> **Try it**
Only one span of the material below is wanted. Output it exactly, from the line with "0: (250, 124)" through the line with "26: (369, 7)", without any pictures.

> **Material supplied**
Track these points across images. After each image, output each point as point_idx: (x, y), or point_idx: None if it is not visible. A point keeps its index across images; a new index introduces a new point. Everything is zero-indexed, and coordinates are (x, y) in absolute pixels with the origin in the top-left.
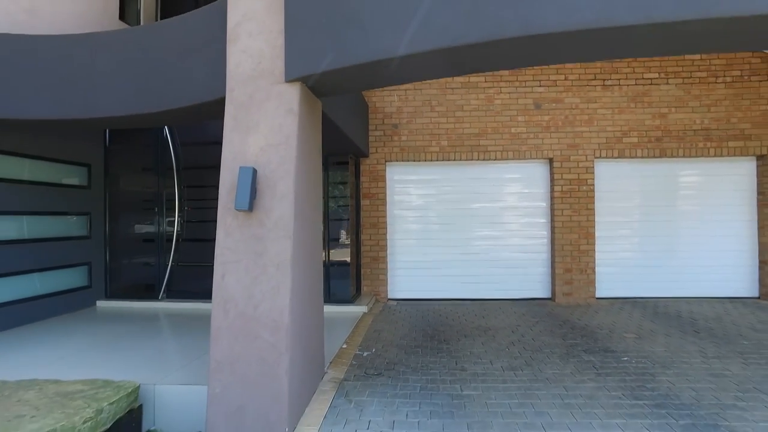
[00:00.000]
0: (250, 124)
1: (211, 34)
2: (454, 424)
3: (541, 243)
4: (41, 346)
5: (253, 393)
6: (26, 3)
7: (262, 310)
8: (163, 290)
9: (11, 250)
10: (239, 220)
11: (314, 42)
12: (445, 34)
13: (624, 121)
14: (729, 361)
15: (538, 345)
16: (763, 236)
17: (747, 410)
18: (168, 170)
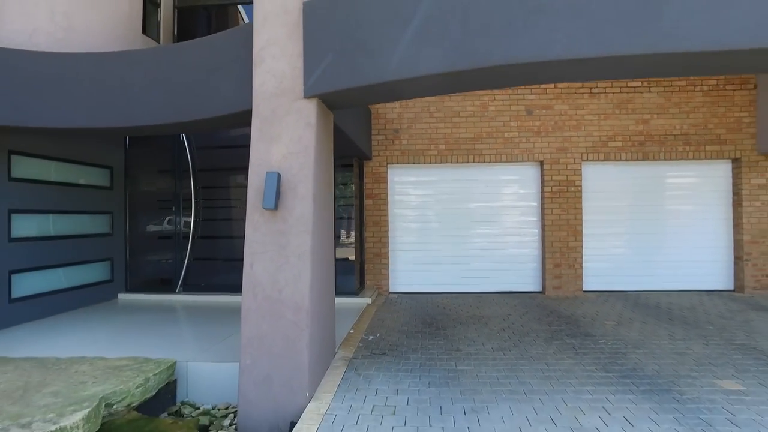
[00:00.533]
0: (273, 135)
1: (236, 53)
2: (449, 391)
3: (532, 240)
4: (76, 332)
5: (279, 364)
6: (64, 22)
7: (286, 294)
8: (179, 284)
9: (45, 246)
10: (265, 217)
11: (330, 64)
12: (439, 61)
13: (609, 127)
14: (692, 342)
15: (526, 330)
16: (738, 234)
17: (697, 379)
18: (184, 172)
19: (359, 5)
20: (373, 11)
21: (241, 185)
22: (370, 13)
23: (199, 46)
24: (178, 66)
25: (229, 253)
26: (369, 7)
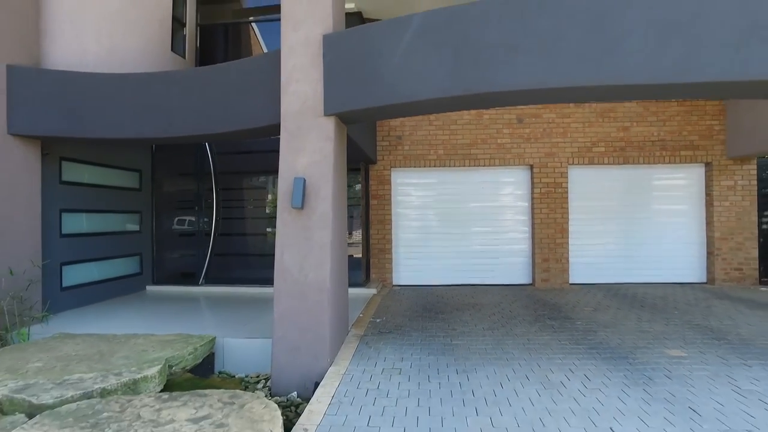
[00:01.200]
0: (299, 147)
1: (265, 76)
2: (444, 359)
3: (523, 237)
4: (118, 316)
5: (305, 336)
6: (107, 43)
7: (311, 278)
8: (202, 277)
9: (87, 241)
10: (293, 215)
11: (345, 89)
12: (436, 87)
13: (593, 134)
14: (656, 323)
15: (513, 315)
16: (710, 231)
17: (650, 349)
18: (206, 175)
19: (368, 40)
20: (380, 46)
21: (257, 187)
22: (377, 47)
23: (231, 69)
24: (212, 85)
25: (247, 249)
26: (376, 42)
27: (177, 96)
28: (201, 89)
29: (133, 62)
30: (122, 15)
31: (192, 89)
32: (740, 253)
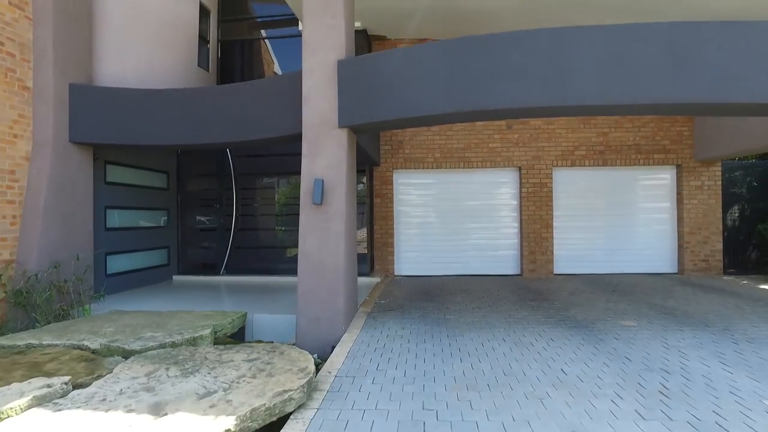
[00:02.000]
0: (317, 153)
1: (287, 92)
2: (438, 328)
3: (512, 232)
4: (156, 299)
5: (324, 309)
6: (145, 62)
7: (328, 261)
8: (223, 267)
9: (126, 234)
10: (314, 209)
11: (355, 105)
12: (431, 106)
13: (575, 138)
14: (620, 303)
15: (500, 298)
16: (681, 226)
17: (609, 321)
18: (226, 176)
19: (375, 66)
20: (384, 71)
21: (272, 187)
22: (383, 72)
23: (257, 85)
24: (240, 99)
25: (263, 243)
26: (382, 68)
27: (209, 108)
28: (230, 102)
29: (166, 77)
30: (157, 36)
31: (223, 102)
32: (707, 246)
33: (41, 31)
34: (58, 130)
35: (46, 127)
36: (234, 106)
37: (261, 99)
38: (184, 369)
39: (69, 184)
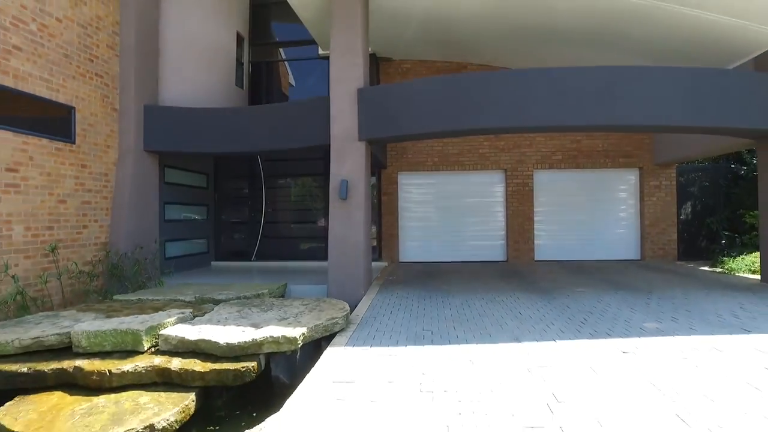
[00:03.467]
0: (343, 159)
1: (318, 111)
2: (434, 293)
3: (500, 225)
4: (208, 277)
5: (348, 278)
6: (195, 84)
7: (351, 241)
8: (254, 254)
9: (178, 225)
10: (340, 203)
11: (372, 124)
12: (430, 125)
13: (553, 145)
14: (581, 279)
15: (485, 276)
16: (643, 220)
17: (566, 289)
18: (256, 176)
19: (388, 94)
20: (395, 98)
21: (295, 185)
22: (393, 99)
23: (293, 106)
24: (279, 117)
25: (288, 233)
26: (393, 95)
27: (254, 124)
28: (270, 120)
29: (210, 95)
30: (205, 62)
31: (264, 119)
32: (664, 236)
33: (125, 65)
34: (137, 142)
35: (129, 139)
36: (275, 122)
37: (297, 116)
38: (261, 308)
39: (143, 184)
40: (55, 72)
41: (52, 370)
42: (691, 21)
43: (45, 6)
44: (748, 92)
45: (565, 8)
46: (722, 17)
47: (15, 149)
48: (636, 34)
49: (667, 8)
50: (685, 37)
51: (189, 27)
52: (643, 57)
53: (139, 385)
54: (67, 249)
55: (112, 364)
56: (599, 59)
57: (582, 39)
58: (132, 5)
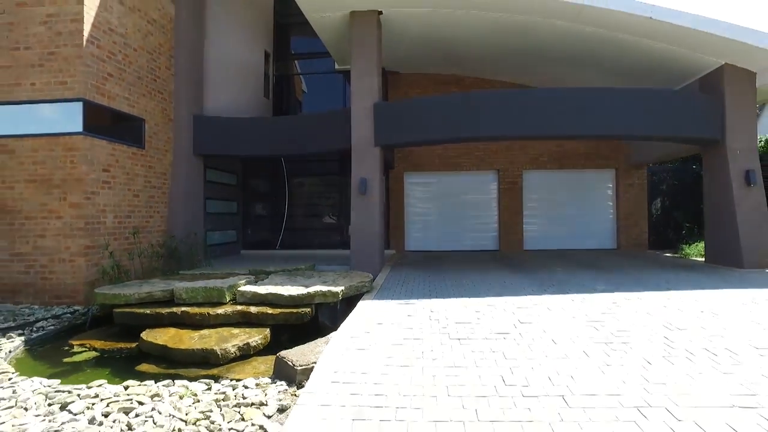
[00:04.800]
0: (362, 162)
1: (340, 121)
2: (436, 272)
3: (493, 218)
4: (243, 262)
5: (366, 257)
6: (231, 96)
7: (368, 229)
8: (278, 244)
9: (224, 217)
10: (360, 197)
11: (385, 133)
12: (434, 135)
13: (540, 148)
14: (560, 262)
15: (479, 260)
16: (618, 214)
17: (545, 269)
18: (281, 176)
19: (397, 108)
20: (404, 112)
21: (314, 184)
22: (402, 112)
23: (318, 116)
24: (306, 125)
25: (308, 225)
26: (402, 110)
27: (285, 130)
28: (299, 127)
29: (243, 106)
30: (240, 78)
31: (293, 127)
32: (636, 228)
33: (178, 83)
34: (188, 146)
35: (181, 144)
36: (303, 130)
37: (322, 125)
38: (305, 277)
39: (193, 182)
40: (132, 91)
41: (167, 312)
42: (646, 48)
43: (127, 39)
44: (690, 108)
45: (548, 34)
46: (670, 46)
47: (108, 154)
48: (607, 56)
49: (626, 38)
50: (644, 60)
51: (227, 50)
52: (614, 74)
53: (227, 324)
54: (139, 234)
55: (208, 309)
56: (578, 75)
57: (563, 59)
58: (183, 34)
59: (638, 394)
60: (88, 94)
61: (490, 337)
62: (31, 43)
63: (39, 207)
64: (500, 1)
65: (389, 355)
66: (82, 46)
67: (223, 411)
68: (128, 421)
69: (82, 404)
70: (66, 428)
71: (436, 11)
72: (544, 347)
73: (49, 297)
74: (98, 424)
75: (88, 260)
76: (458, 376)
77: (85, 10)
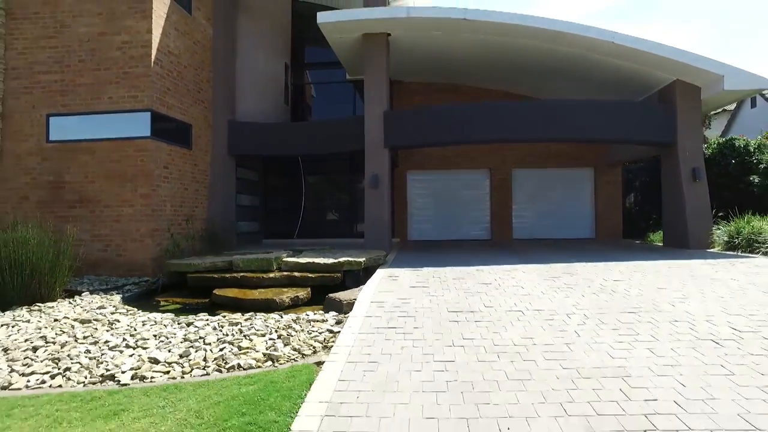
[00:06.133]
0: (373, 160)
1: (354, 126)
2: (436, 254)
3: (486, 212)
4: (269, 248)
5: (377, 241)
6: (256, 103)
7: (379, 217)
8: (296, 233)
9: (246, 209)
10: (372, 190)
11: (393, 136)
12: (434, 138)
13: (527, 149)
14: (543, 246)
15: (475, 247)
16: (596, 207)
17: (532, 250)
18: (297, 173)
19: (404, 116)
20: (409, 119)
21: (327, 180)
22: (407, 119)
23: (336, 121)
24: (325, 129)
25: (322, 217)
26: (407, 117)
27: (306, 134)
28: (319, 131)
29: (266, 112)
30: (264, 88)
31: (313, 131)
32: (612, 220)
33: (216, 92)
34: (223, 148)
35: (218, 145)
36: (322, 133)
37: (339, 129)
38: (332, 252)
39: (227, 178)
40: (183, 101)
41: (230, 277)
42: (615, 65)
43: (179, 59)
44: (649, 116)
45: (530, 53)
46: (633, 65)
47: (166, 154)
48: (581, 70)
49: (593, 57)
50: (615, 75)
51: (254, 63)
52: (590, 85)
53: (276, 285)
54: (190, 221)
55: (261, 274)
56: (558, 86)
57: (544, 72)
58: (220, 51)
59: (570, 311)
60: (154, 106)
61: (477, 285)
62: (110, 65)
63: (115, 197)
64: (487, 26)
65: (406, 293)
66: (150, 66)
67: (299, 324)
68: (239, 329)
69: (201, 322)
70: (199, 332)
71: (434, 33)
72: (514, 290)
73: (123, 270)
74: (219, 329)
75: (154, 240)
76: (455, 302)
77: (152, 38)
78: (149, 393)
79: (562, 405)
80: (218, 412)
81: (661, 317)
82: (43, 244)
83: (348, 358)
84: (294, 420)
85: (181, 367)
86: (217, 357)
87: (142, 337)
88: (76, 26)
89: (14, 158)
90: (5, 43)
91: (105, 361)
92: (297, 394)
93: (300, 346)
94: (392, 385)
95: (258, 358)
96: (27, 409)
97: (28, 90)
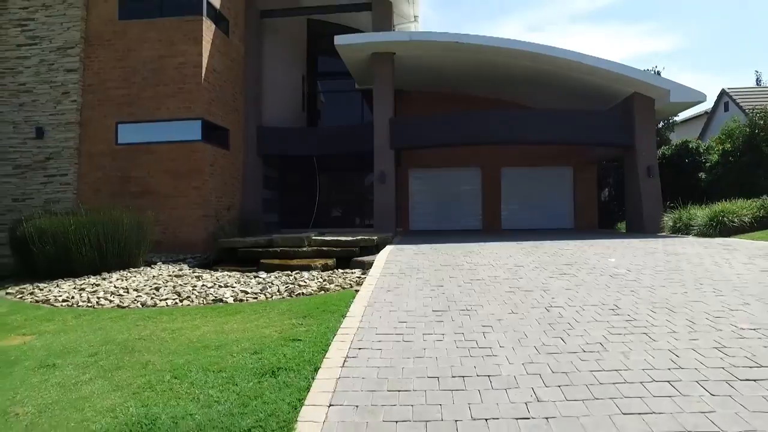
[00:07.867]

> **Result for this task**
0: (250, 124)
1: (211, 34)
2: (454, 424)
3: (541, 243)
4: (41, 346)
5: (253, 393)
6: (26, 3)
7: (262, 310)
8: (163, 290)
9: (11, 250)
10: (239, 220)
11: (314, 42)
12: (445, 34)
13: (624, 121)
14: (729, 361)
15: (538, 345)
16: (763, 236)
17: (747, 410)
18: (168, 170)
[00:00.533]
0: (273, 135)
1: (236, 53)
2: (449, 391)
3: (532, 240)
4: (76, 332)
5: (279, 364)
6: (64, 22)
7: (286, 294)
8: (179, 284)
9: (45, 246)
10: (265, 217)
11: (330, 64)
12: (439, 61)
13: (609, 127)
14: (692, 342)
15: (526, 330)
16: (738, 234)
17: (697, 379)
18: (184, 172)
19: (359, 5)
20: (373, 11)
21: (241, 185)
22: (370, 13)
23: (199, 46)
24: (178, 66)
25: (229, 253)
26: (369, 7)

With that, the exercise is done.